Description of the task:
Filter these entries, keeping only lines that hold the word "пшенная".

Material for this exercise:
# # # # # # #

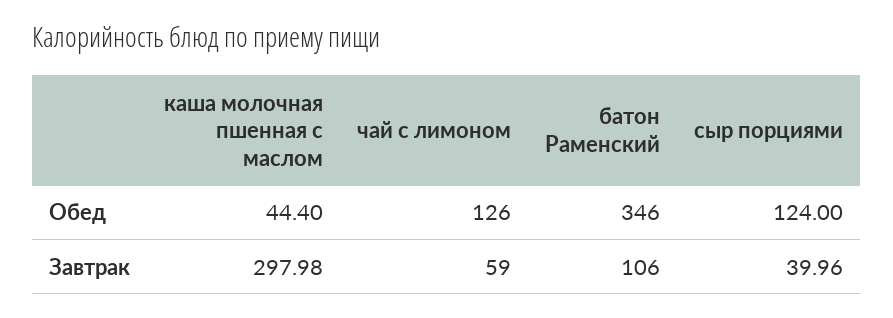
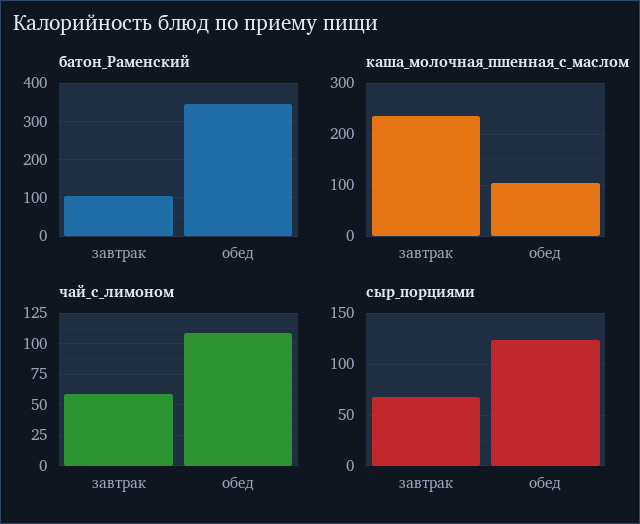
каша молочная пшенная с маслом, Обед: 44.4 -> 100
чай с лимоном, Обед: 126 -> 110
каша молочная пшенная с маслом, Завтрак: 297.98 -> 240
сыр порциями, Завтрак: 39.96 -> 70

# # # # # # #

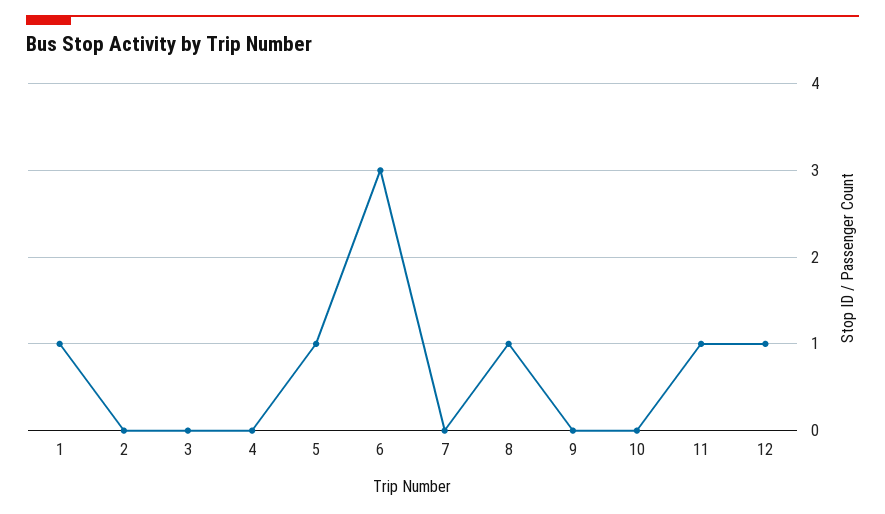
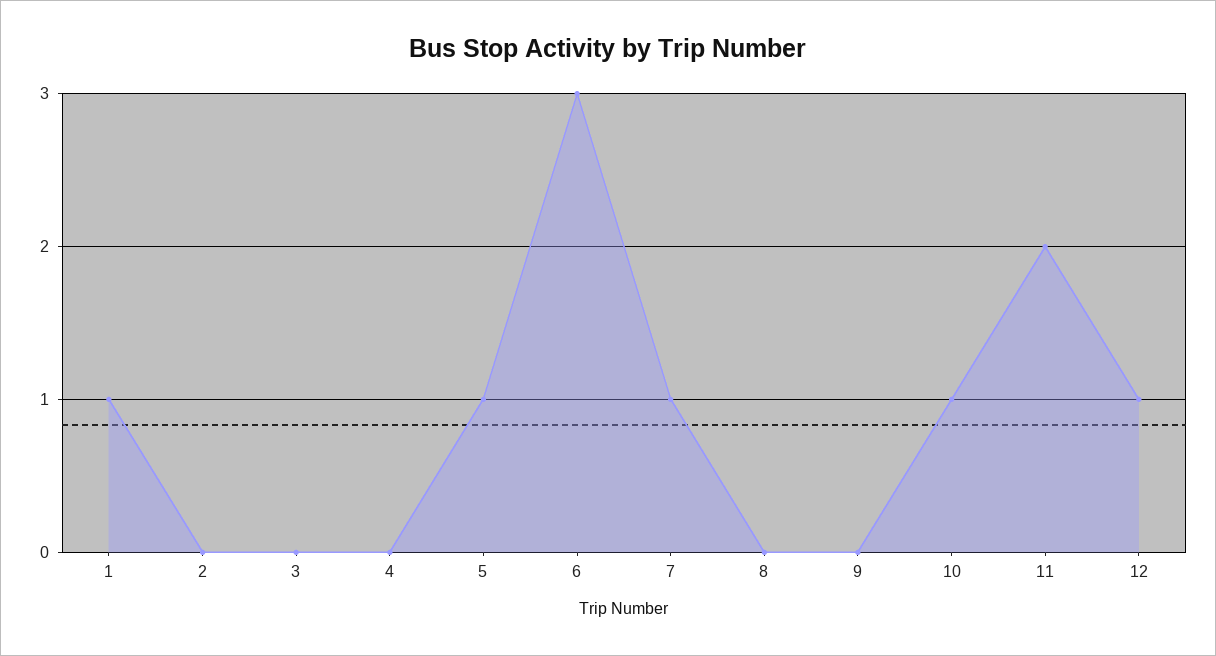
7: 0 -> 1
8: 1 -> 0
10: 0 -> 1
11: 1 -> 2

# # # # # # #

Exercise answer:
каша молочная пшенная с маслом, Обед: 44.4 -> 100
каша молочная пшенная с маслом, Завтрак: 297.98 -> 240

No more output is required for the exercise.